(RECORD EXCERPTS):
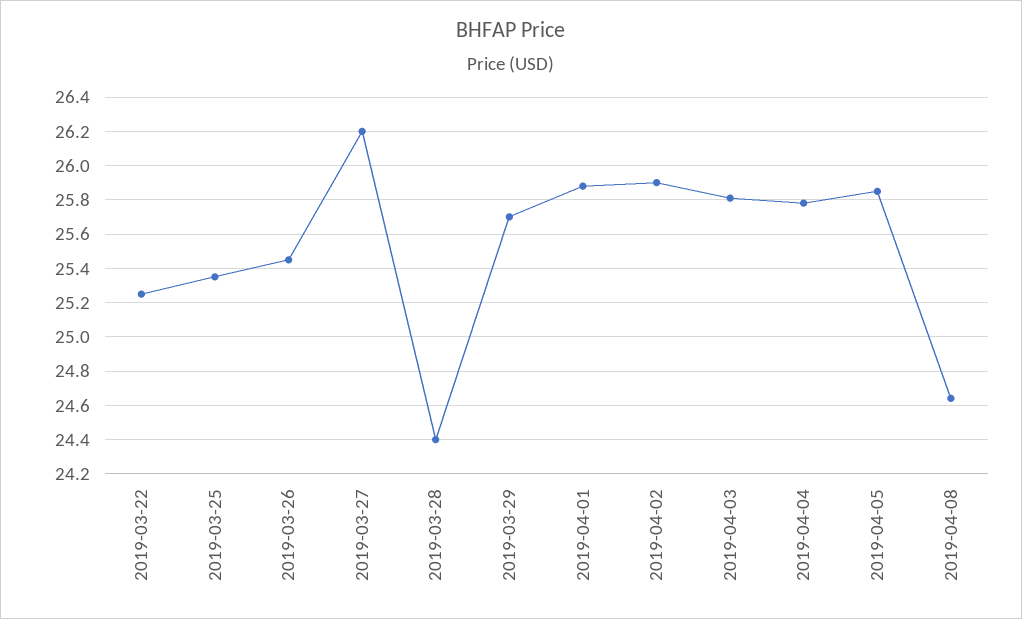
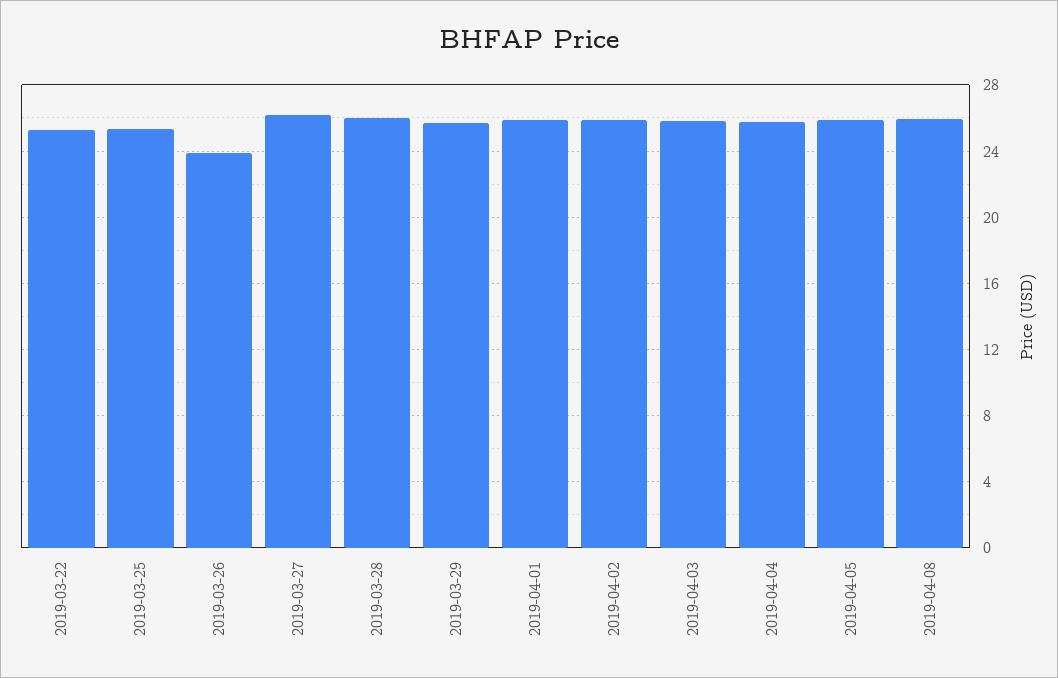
2019-03-26: 25.45 -> 24
2019-03-28: 24.4 -> 26
2019-04-08: 24.65 -> 26

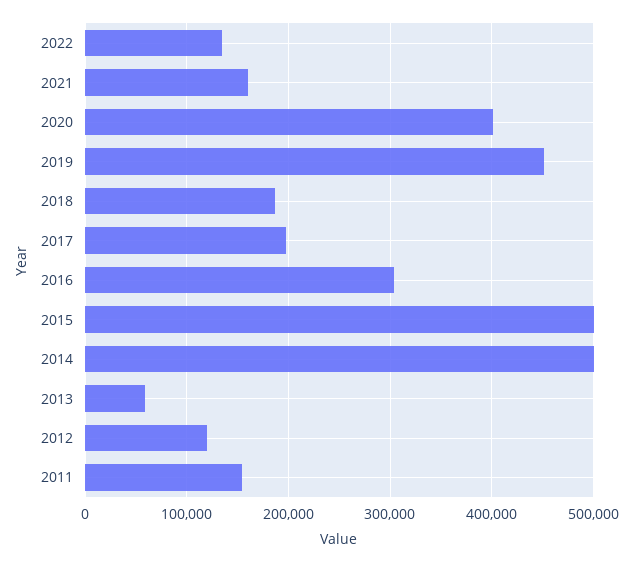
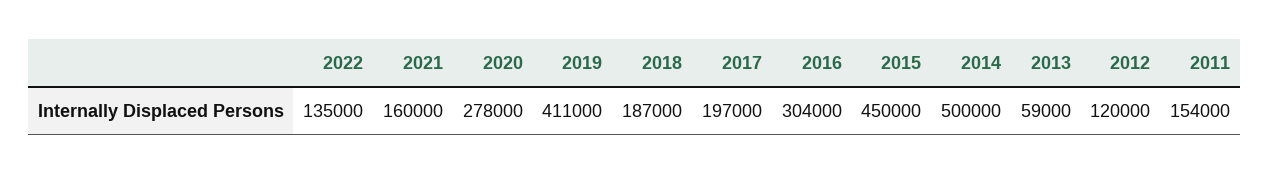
2020: 400000 -> 278000
2019: 450000 -> 411000
2015: 500000 -> 450000

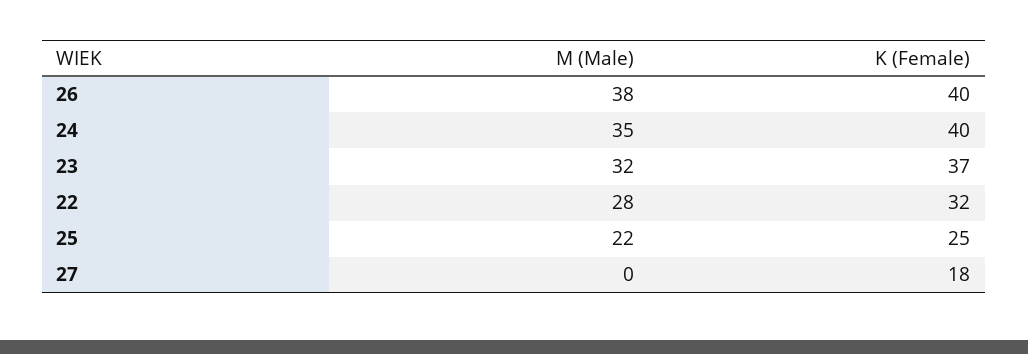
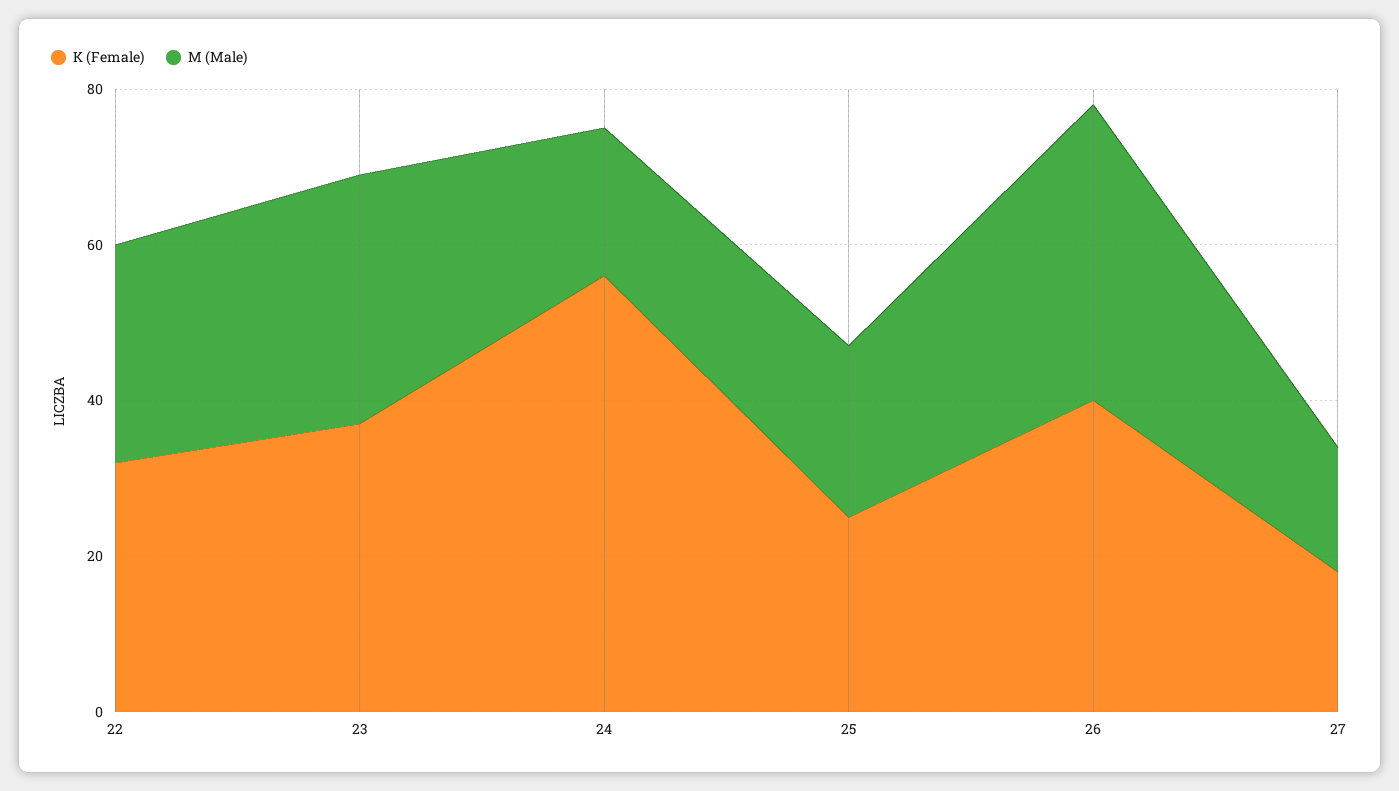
M (Male), 24: 35 -> 20
K (Female), 24: 40 -> 55
M (Male), 27: 0 -> 15

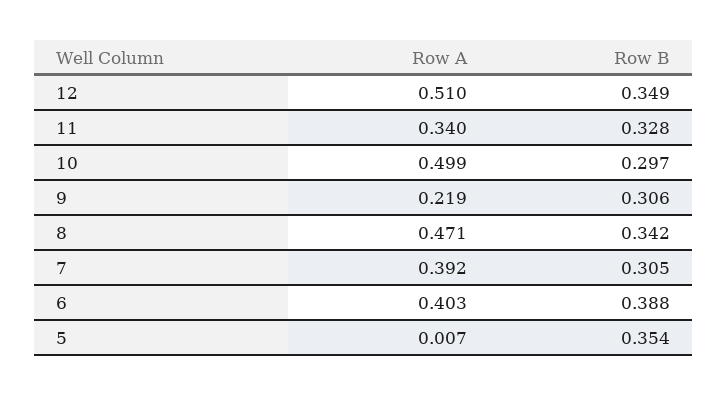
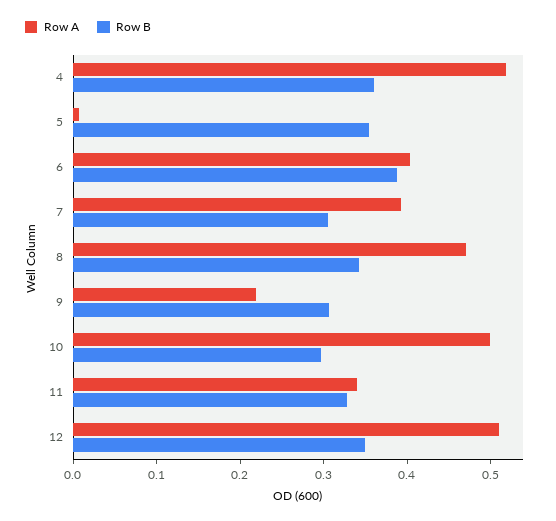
Row A, 4: none -> 0.52
Row B, 4: none -> 0.36

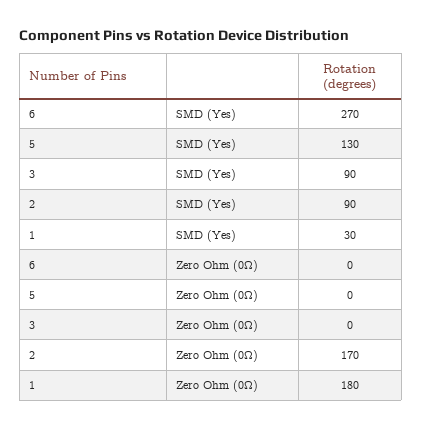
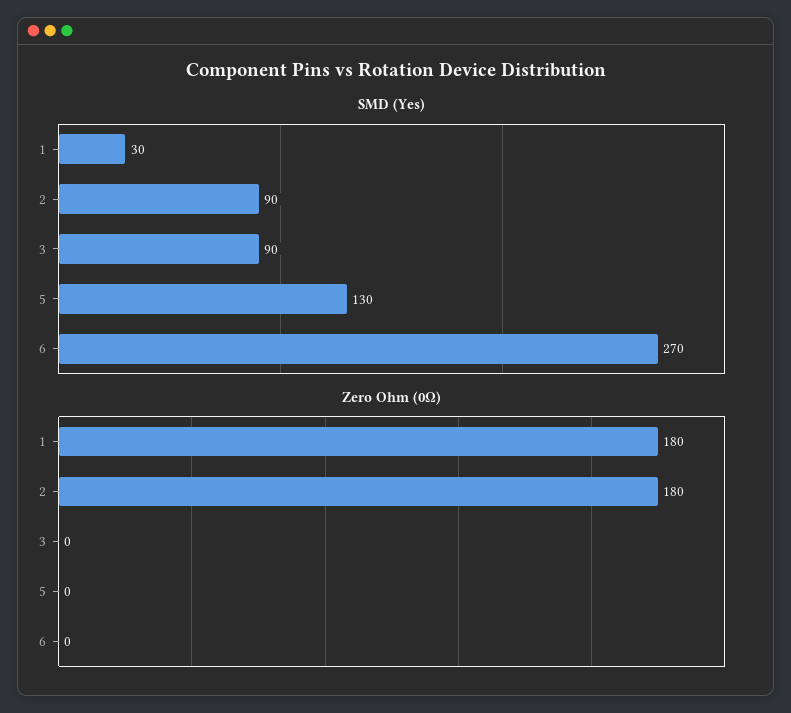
Zero Ohm (0Ω), 2: 170 -> 180

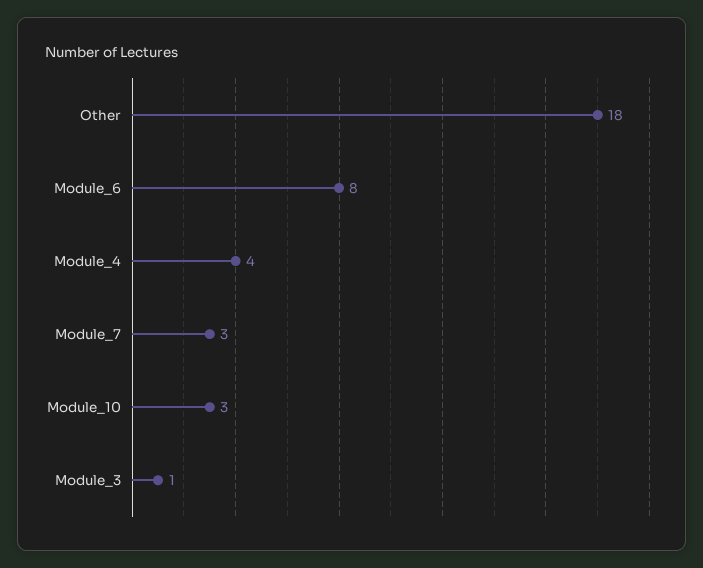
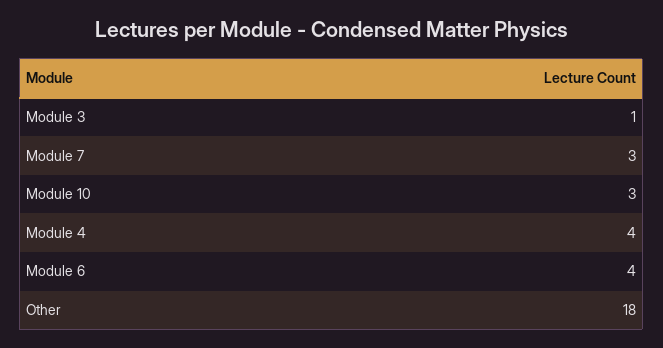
Module_6: 8 -> 4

(PROBLEM):
A verbatim copy is needed of the lines running from the line with "2019: 450000 -> 411000" to the end of the data above, both included. Keep the pictures out of it.

(WORKED SOLUTION):
2019: 450000 -> 411000
2015: 500000 -> 450000

M (Male), 24: 35 -> 20
K (Female), 24: 40 -> 55
M (Male), 27: 0 -> 15

Row A, 4: none -> 0.52
Row B, 4: none -> 0.36

Zero Ohm (0Ω), 2: 170 -> 180

Module_6: 8 -> 4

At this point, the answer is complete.